The problem after two transformations of involved variables is, that interpretation has lost all its intuitiveness. The effects now describe the change in logarithmised salaries. While we can still easily assess if an effect is positive or negative we do not really know what the magnitude of an effect is. For this we have to reverse the transformation.
Let us revisit our example of a center and a point guard making \(20\) points per game from above. Note that we also have to take the square of points for the non-linear term.
\[\hat{y_{center\_20}} = 12.2544680 + 0.3124511 * 20 - 0.0071879 * 20^2 + 0.5482072 \\ = 16.17654\]
\[\hat{y_{pg\_20}} = 12.2544680 + 0.3124511 * 20 - 0.0071879 * 20^2 + 0.0312286 \\ = 15.659565\]

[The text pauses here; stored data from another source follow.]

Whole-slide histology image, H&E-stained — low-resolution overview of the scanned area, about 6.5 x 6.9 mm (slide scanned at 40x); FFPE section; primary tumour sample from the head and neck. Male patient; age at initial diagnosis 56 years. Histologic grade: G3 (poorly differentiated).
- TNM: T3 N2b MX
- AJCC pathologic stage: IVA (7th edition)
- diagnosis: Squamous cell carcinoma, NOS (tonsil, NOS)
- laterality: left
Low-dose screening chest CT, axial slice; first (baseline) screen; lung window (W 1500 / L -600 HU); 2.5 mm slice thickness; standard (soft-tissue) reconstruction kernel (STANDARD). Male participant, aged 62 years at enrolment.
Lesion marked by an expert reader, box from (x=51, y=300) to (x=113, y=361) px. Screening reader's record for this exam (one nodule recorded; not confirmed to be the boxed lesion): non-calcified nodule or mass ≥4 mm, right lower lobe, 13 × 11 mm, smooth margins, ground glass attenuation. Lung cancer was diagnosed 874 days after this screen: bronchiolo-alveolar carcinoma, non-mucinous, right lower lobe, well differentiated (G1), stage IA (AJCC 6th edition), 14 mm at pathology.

To find out what this means in hard dollars, we have to reverse the
logarithmus naturalis. We can do this by calculating \(e^{\hat{y}}\). R
gives us the function exp()
to do just that.
## [1] 10601860
## [1] 6322119
For our center who scored \(20\) points we thus estimate a salary of \(10,601,860\$\), for a point guard with the same amounts of points \(6,322,119\$\). These estimates are not only lower than the ones derived above, the difference between the positions is also more pronounced. For a point guard, scoring additional hoops does not have the same payoff compared to a center. While the latter receive a higher pay in general they also receive more per additional point scored.

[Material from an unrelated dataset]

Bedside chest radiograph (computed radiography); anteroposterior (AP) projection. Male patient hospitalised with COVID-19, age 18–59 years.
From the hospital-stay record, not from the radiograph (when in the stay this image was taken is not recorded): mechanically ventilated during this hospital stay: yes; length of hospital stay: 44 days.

As the name suggests and as we have seen in our exploratory data analysis, point guards make a lot of points. At the same time they earn considerable less. Above we see an estimated difference of over \(4,000,000\$\) between high scoring centers and point guards. The question remains why this is the case. Maybe there are some additional variables we had to consider to fully unravel this. For example it is reasonable to expect some effects on salary that are not connected to the performance in terms of scoring. Both positions fill different roles in basketball game. Centers, besides scoring, have to get rebounds and facilitate turnarounds. Point guards on the other hand have the role to build opportunities for their team and pass to other players. Both measures of performance were not considered in our model but are highly valuable to any team. Also there is something we can call “starfactor” or “flashiness”. A center is much more visible in the game, takes big jumps and dunks. Maybe a center is not only more valuable in terms of performance but also in being an attracting force for fans. This could change the relationship between points and salary for players with a high “starpower”. Such a variable would be hard to measure, but could maybe solve the parts of the puzzle that still remain.
8.8 Moving on
In this session our goal was to achieve an unbiased estimate for the effect from points per game on the received salary. As we have already mentioned, we could have chosen a different approach. Our goal could have been to predict the value of salary to the highest possible accuracy. We will tackle this second approach in in session 10.